Il était abasourdi. Il avait depuis toujours l’habitude d’utiliser le complexe réseau d’ordinateurs en dérivation d’Île Un comme mémoire surnuméraire, comme une encyclopédie toujours à sa disposition qui lui fournissait les informations dont il avait besoin à la vitesse de la lumière. Même sur la Lune, il pouvait se brancher sur les ordinateurs et les minuscules et rudimentaires « cerveaux » électroniques des satellites de navigation. Mais ici, sur la Terre, il était coupé de tout. C’était comme devenir subitement aveugle ; comme si toutes les bibliothèques du monde vous étaient fermées. C’était comme une amputation, une lobotomie.
— Se siente ! répéta la sentinelle en agitant une main tandis que l’autre se refermait sur la crosse du pistolet.
Désemparé, David se laissa tomber dans le fauteuil le plus proche. Le garde cria quelque chose à quelqu’un à l’extérieur, puis son regard revint se poser sur David. Celui-ci comprit pour la première fois qu’il devait sûrement faire nuit : les plaques luminescentes du plafond étaient allumées et, d’après le peu qu’il pouvait voir par la trappe, il faisait noir dehors.

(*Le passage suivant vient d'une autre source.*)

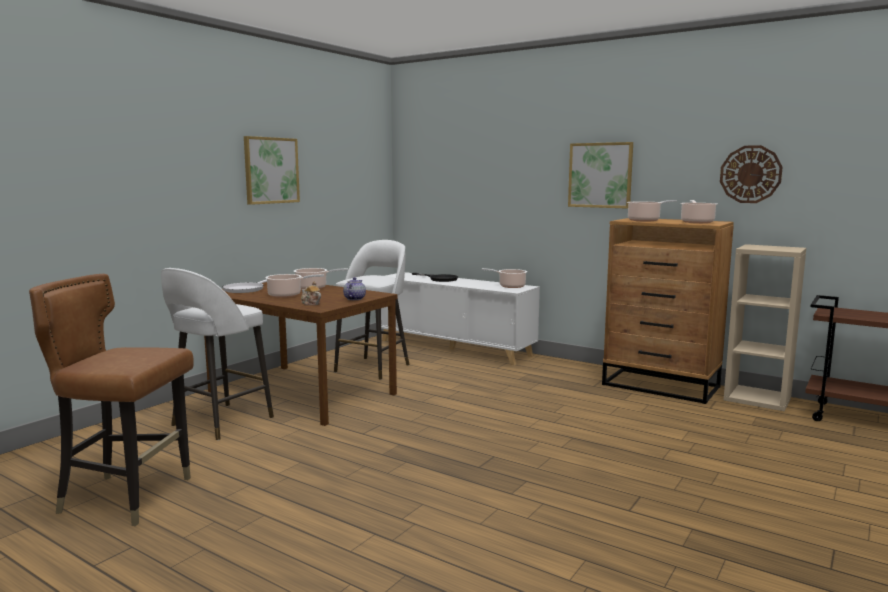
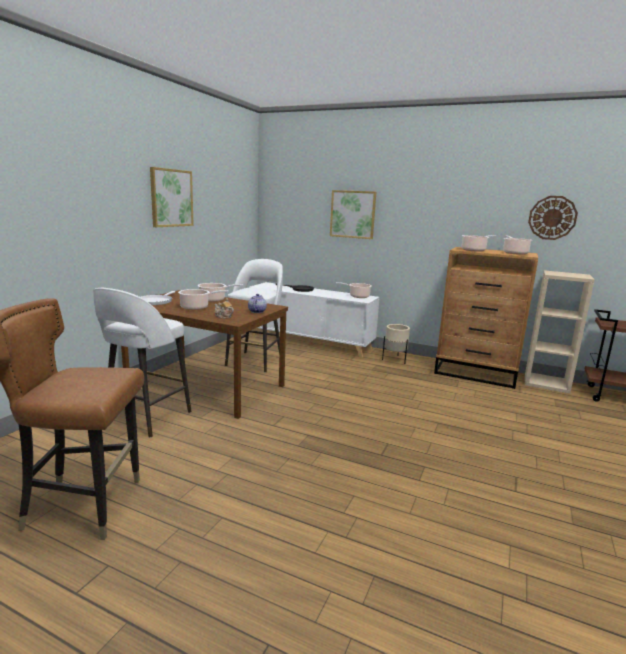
camera: 10 degrees left, 5 degrees up
(557, 368) = (395, 359): none -> beige planter
(600, 175) = (433, 213): picture -> picture (352, 214)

Il essaya de s’allonger et de dormir mais la migraine continuait de le lanciner. J’ai fini par arriver sur la Terre, ronchonna-t-il, et on ne me laisse rien voir.
Il se rendit compte qu’il s’était assoupi quand le contact d’une main sur son épaule le réveilla. Une femme se tenait debout devant lui. Celle qui l’avait gazé.
— Vous êtes revenu dans le monde des vivants, dit-elle en International English tandis qu’un léger sourire se formait sur ses lèvres.
David voulut opiner mais la douleur lui arracha une grimace.
— Vous avez mal ? s’enquit la femme.
— Et comment ! À cause de vous.
Elle eut l’air gêné.
— Vous n’auriez pas dû chercher à résister. Je vous avais averti de ne pas bouger.
— C’était mon premier détournement.
— Venez, fit-elle en lui tendant la main. On va vous trouver quelque chose qui calmera votre migraine.
Il prit la main offerte et se leva. L’une guidant l’autre, ils passèrent devant le garde et descendirent les marches de la passerelle métallique.